Part of the problem is that real investments lock up resources for long periods of time; if short-term rates go to zero, leaving normal monetary policy feckless, long-term rates may still be high enough that investors are insufficiently confident that they can produce real returns in excess of the opportunity cost of capital. The mattress may be a less interesting destination for long-term savings than treasury bonds are; monetary authorities would rather neither be as attractive as real investment. Very long term real interest rates should not go negative; one can imagine fantastic projects — an oft-cited example would be to fill in some patch of water with land — that ought, given enough time, to produce returns that exceed the cost.
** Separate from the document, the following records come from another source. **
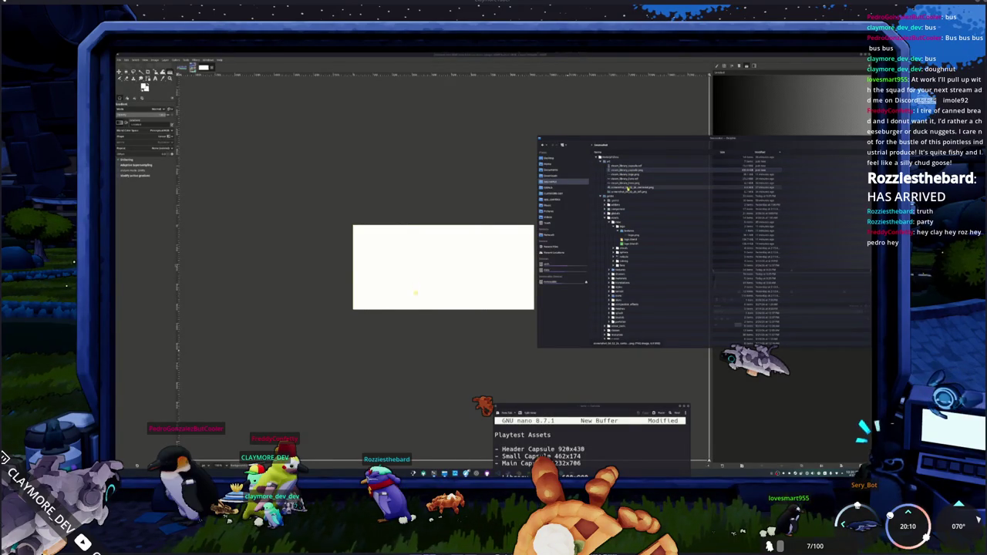
Step: Drag the village screenshot and HADALYTH ZERO title PNGs onto the canvas and shrink the title to about 60%
drag(630, 190, 463, 261)
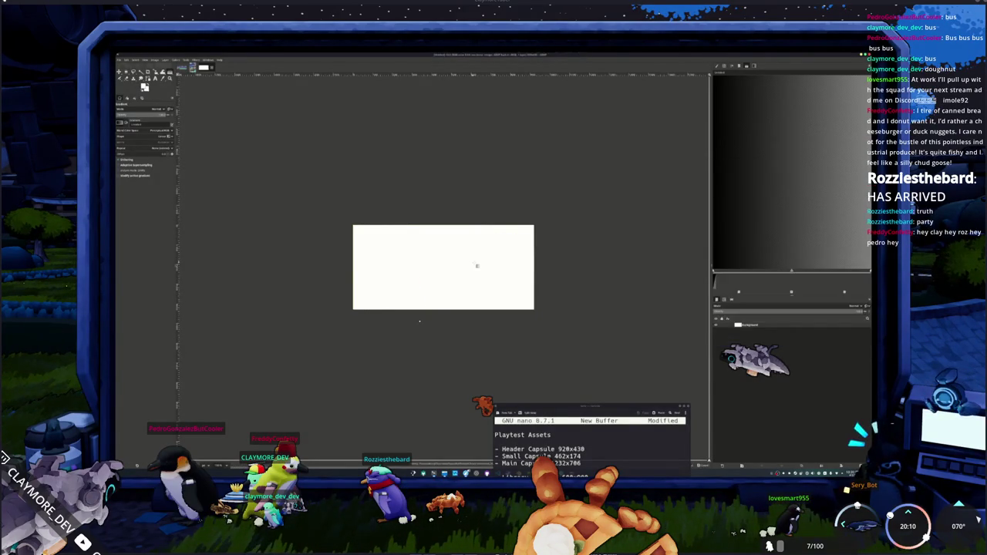
key(alt+Tab)
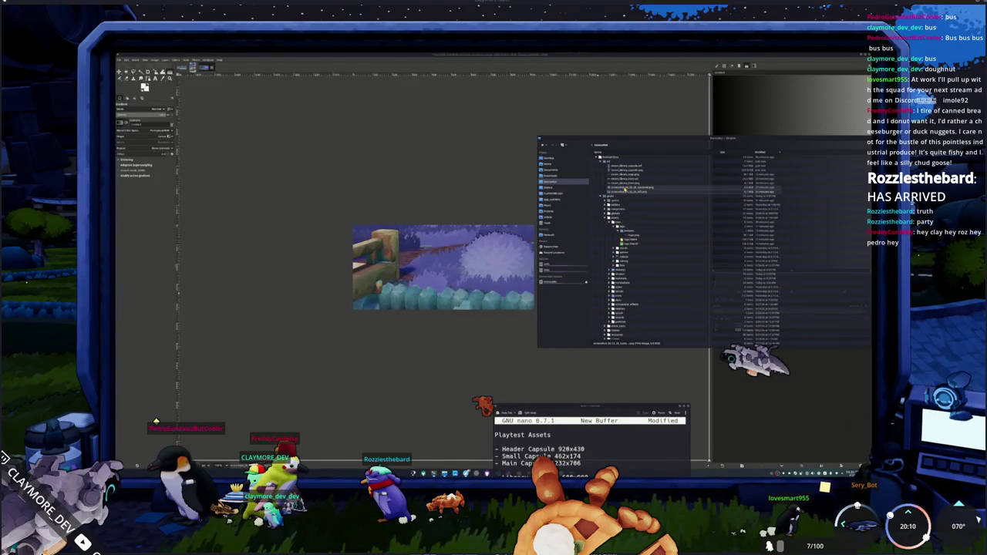
drag(630, 192, 469, 267)
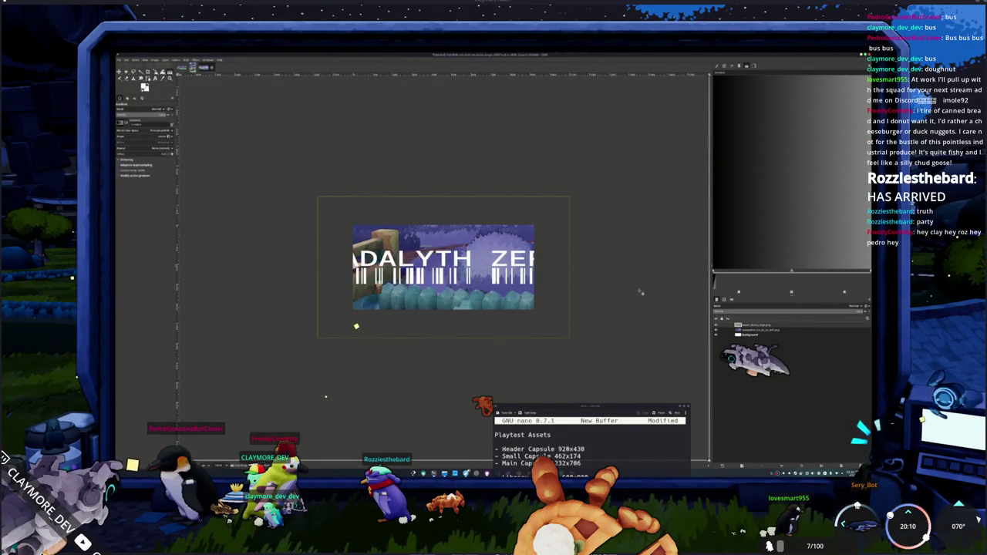
key(shift+s)
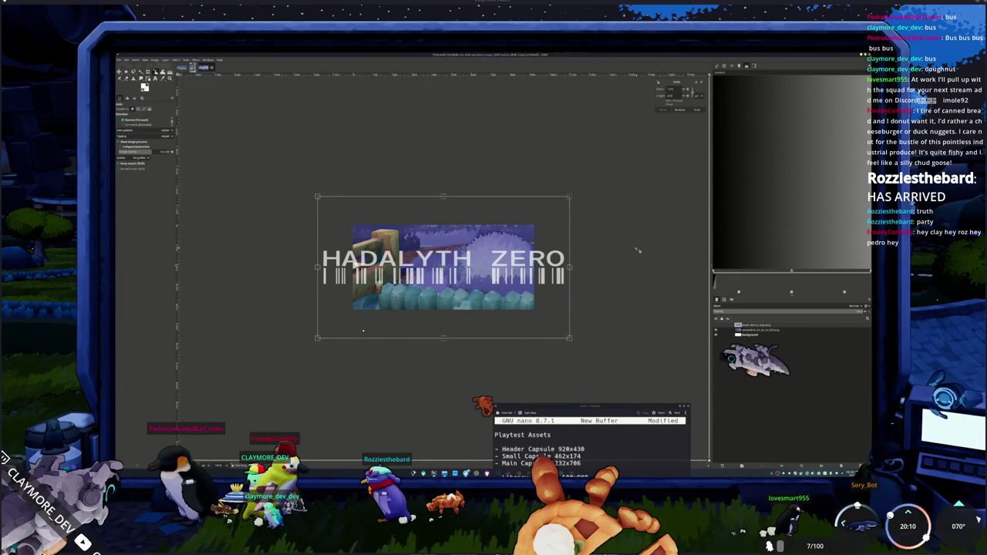
key(Tab)
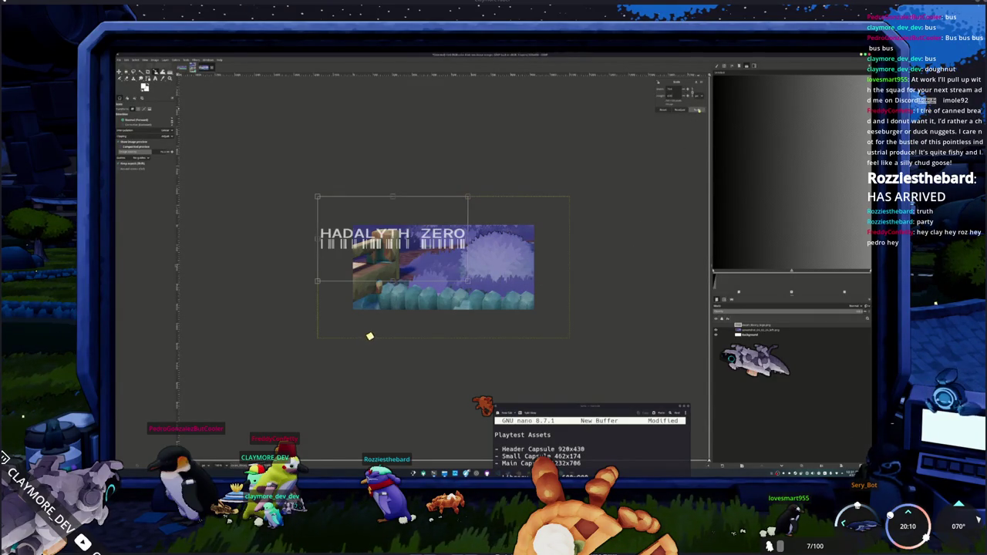
key(Return)
Step: Scale the village screenshot layer down to fit the header canvas
key(ctrl+v)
If long-term nominal yields on treasury debt can be pushed down, and inflation expectations can be pushed up, such projects — or more likely ones — should start to attract investors.

One simple way to do this would be for the federal reserve to go about its quantitative easing by purchasing long-dated treasury debt, inflating the currency supply while reducing the relative attractiveness, even in nominal terms, of those modes of saving. The Federal Reserve (in the United States) could do this; alternatively, the same result should come from the Treasury simply shortening the duration of its debt issuances, effectively — relative to its previous policies — selling short term debt (which the fed has pinned to a zero yield) to buy up its own long-term debt. Much of the federal government's recent emergency borrowing for the recent programs to shore up the banking sector has taken the form of bills maturing in the next year, with most of it considerably shorter than that. I wonder, if one looks at the usual impact of monetary policy, whether including the duration of the federal debt, or something like that, adds any predictive value, particularly in times of low interest rates.